Ora è difficile dire quanto l’assassinio possa riproporre in quantità e in efferatezza il tema del terrorismo nella vicenda politica del paese; però qualche misura di prevenzione è bene venga assunta, tenendo conto di tutto quanto è cambiato dalla terribile stagione degli anni di piombo. In positivo c’è che quella vicenda, nella quale alcune generazioni hanno bruciato la loro giovinezza, è fallita. Politicamente e operativamente. Se allora qualcuno sperava che l’assassinio potesse partorire un cambiamento nella società, oggi nessuno più lo pensa, né ufficialmente lo predica. Ma qualcuno forse pensa che possa servire a bloccare la società, a conservarla ingessata, a paralizzare il processo di modernizzazione. E siccome l’emarginazione è un malessere che la politica non ha superato, anzi nelle sue espressioni più recenti ha addirittura aggravato, ci può essere chi ritiene che eccitare i disperati sia congeniale a un disegno di intimidazione.

E’ presto per trarre conclusioni, però qualche ammonimento alla classe dirigente è opportuno. Questa società politica va organizzata: rispetto agli anni Settanta, i partiti in Italia sono in crisi perché, efficienti nell’organizzare la disciplina, si sono mostrati insufficienti ad organizzare la libertà. E’ questo il salto di qualità che ha sprofondato in una crisi ancora irreversibile i partiti, che è come fossero inconsapevoli del grande cambiamento intervenuto nella società italiana, nella quale la libertà, appunto, ha fatto irruzione quale esigenza fondamentale ed insopprimibile. Questi partiti, che “battono” ancora tessere e non garantiscono partecipazione, appaiono francamente inadeguati a fronteggiare un fenomeno quale il terrorismo. E, senza la loro mediazione, è difficile che la società civile possa esprimere da sola una reazione concreta, popolare, diffusa. Ci sono momenti in cui i palazzi delle istituzioni diventano sedi dalle quali i cittadini si sentono lontani, addirittura esclusi. Sono questi i momenti in cui il movimento politico assume il ruolo, che più gli è proprio, di collegamento fra lo stato e la società. Il fatto che il tramite oggi non ci sia e che i partiti si ritrovino, a sinistra ed a destra, isolati nelle rappresentanze istituzionali costituisce una difficoltà per fronteggiare la ferocia degli assassini. La disorganicità della società politica è il terreno di coltura della loro isolata ferocia.

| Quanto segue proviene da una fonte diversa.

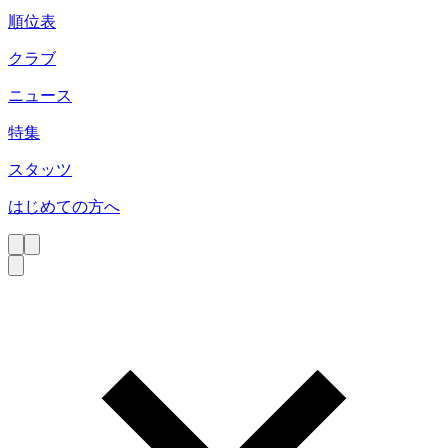
順位表
クラブ
ニュース
特集
スタッツ
はじめての方へ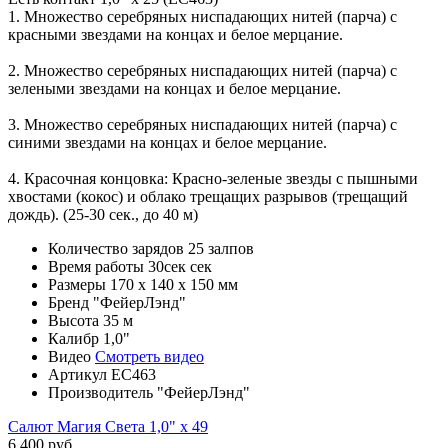
1. Множество серебряных ниспадающих нитей (парча) с
красными звездами на концах и белое мерцание.
2. Множество серебряных ниспадающих нитей (парча) c
зелеными звездами на концах и белое мерцание.
3. Множество серебряных ниспадающих нитей (парча) с
синими звездами на концах и белое мерцание.
4. Красочная концовка: Красно-зеленые звезды с пышными
хвостами (кокос) и облако трещащих разрывов (трещащий
дождь). (25-30 сек., до 40 м)
Количество зарядов
25 залпов
Время работы
30сек сек
Размеры
170 х 140 х 150 мм
Бренд
"ФейерЛэнд"
Высота
35 м
Калибр
1,0"
Видео
Смотреть видео
Артикул
ЕС463
Производитель
"ФейерЛэнд"
Салют Магия Света 1,0" х 49
6 400 руб.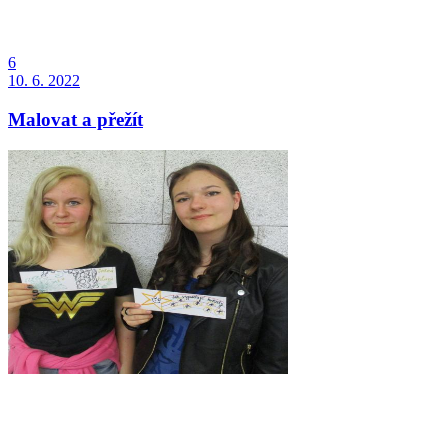
6
10. 6. 2022
Malovat a přežít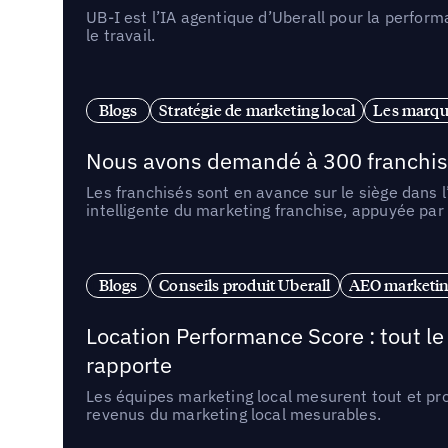
UB-I est l’IA agentique d’Uberall pour la perform
le travail.
Blogs
Stratégie de marketing local
Les marqu
Nous avons demandé à 300 franchises q
Les franchisés sont en avance sur le siège dans 
intelligente du marketing franchise, appuyée par
Blogs
Conseils produit Uberall
AEO marketing
Location Performance Score : tout l
rapporte
Les équipes marketing local mesurent tout et pr
revenus du marketing local mesurables.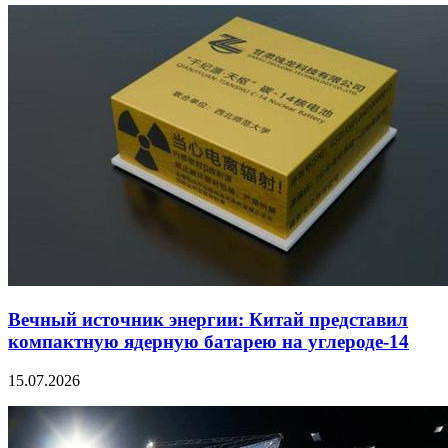
Вечный источник энергии: Китай представил
компактную ядерную батарею на углероде-14
15.07.2026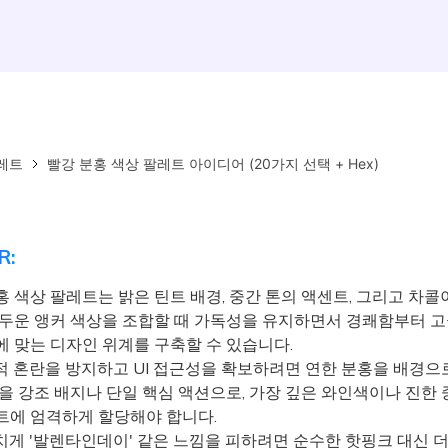
레트
빨강 분홍 색상 팔레트 아이디어 (20가지 선택 + Hex)
R:
 색상 팔레트는 밝은 틴트 배경, 중간 톤의 액센트, 그리고 차콜
어두운 앵커 색상을 조합할 때 가독성을 유지하면서 경쾌함부터 
에 맞는 디자인 위계를 구축할 수 있습니다.
 혼란을 방지하고 UI 접근성을 확보하려면 연한 분홍을 배경으로
톤을 강조 배지나 단일 핵심 액션으로, 가장 깊은 와인색이나 진한
트에 엄격하게 할당해야 합니다.
게 '발렌타인데이' 같은 느낌을 피하려면 순수한 핫핑크 대신 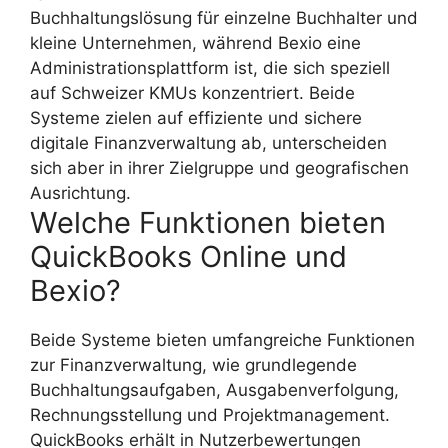
Buchhaltungslösung für einzelne Buchhalter und
kleine Unternehmen, während Bexio eine
Administrationsplattform ist, die sich speziell
auf Schweizer KMUs konzentriert. Beide
Systeme zielen auf effiziente und sichere
digitale Finanzverwaltung ab, unterscheiden
sich aber in ihrer Zielgruppe und geografischen
Ausrichtung.
Welche Funktionen bieten
QuickBooks Online und
Bexio?
Beide Systeme bieten umfangreiche Funktionen
zur Finanzverwaltung, wie grundlegende
Buchhaltungsaufgaben, Ausgabenverfolgung,
Rechnungsstellung und Projektmanagement.
QuickBooks erhält in Nutzerbewertungen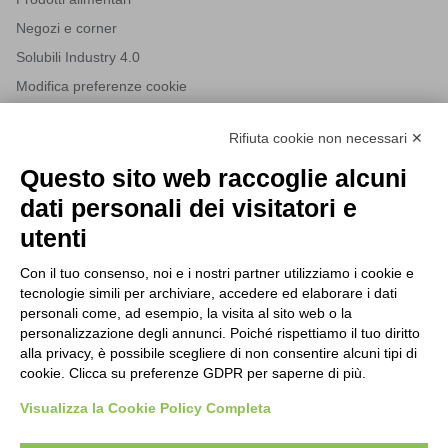
Negozi e corner
Solubili Industry 4.0
Modifica preferenze cookie
Rifiuta cookie non necessari ✕
NEWSLETTER
Questo sito web raccoglie alcuni
Iscriviti alla nostra newsletter per rimanere sempre aggiornato
dati personali dei visitatori e
sulle novità del mondo HORECA e per ricevere offerte esclusive.
utenti
Con il tuo consenso, noi e i nostri partner utilizziamo i cookie e
tecnologie simili per archiviare, accedere ed elaborare i dati
ISCRIVITI ALLA NEWSLETTER
personali come, ad esempio, la visita al sito web o la
Acconsento al trattamento dei dati personali come specificato
personalizzazione degli annunci. Poiché rispettiamo il tuo diritto
Tutti i nuovi prodotti in anteprima e offerte esclusive.
nella nostra
privacy policy
.
alla privacy, è possibile scegliere di non consentire alcuni tipi di
cookie. Clicca su preferenze GDPR per saperne di più.
Registrati
Visualizza la Cookie Policy Completa
Acconsento al trattamento dei dati personali come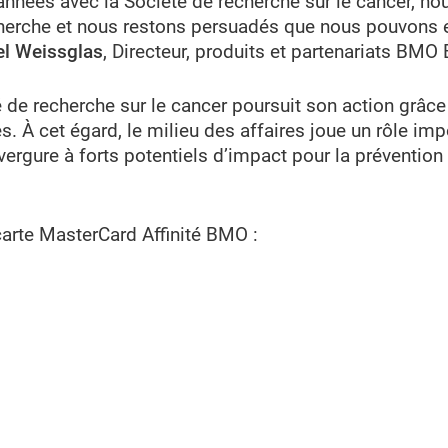
années avec la Société de recherche sur le cancer, no
echerche et nous restons persuadés que nous pouvons 
l Weissglas
, Directeur, produits et partenariats BMO
 de recherche sur le cancer poursuit son action grâce
 À cet égard, le milieu des affaires joue un rôle imp
ergure à forts potentiels d’impact pour la prévention l
arte MasterCard Affinité BMO :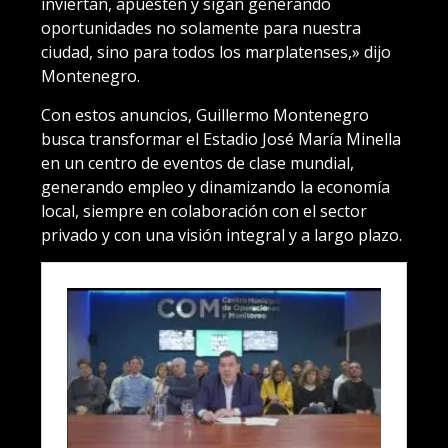
inviertan, apuesten y sigan generando
oportunidades no solamente para nuestra
ciudad, sino para todos los marplatenses,» dijo
Montenegro.
Con estos anuncios, Guillermo Montenegro
busca transformar el Estadio José María Minella
en un centro de eventos de clase mundial,
generando empleo y dinamizando la economía
local, siempre en colaboración con el sector
privado y con una visión integral y a largo plazo.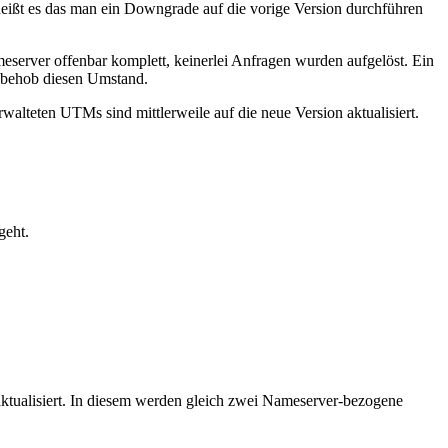
eißt es das man ein Downgrade auf die vorige Version durchführen
eserver offenbar komplett, keinerlei Anfragen wurden aufgelöst. Ein
M behob diesen Umstand.
walteten UTMs sind mittlerweile auf die neue Version aktualisiert.
geht.
ktualisiert. In diesem werden gleich zwei Nameserver-bezogene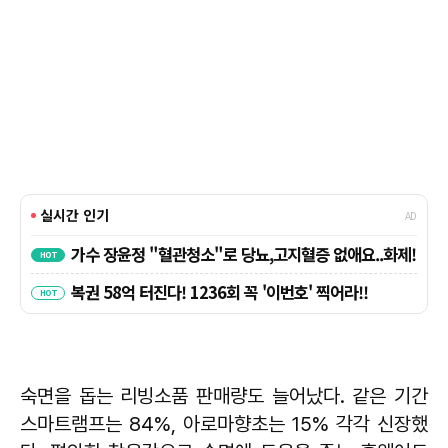
숙면을 돕는 리빙소품 판매량도 늘어났다. 같은 기간
스마트램프는 84%, 아로마향초는 15% 각각 신장했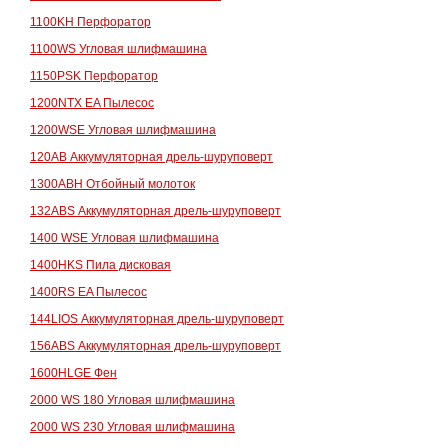
1100KH Перфоратор
1100WS Угловая шлифмашина
1150PSK Перфоратор
1200NTX EA Пылесос
1200WSE Угловая шлифмашина
120AB Аккумуляторная дрель-шуруповерт
1300ABH Отбойный молоток
132ABS Аккумуляторная дрель-шуруповерт
1400 WSE Угловая шлифмашина
1400HKS Пила дисковая
1400RS EA Пылесос
144LIOS Аккумуляторная дрель-шуруповерт
156ABS Аккумуляторная дрель-шуруповерт
1600HLGE Фен
2000 WS 180 Угловая шлифмашина
2000 WS 230 Угловая шлифмашина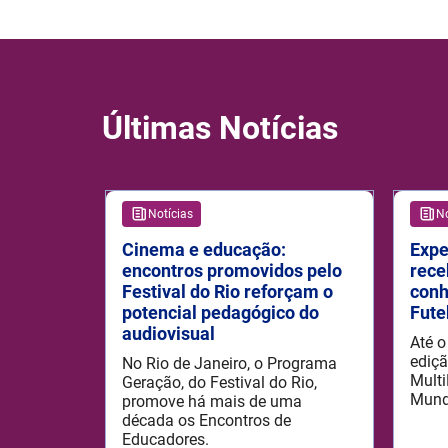
Últimas Notícias
Notícias
No
Cinema e educação:
Expe
encontros promovidos pelo
rece
Festival do Rio reforçam o
conh
potencial pedagógico do
Fute
audiovisual
Até o
ediçã
No Rio de Janeiro, o Programa
Multi
Geração, do Festival do Rio,
Mun
promove há mais de uma
década os Encontros de
Educadores.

Questa riflessione è propedeutica all’altra che riguarda il tono del dibattito politico. Noi non pensiamo che in democrazia si debbano abbassare i torni della polemica per il timore che “le parole diventino pallottole”. Il linguaggio della politica è uno dei misuratori della responsabilità dei partiti e dei dirigenti. Però una cosa è il tono del dibattito, altro è disconoscere all’avversario la legittimità ad essere interlocutore. Questo è il peccato della sinistra, in particolare di quel ceto intellettuale che, per conservare i privilegi, non esita a criminalizzare l’avversario, insensibile al fatto che così si criminalizzano le figure istituzionali, si legittima il ricorso all’uso di “qualsiasi mezzo”. C’è chi fa il duro per mestiere, sapendo che non dovrà mai passare dalle parole ai fatti, e chi non capisce la strumentalizzazione dei furbi, li prende in parola e passa alle vie di fatto. La storia dei furbi che eccitano e degli stupidi che li prendono sul serio è vecchia, e però non si chiude mai.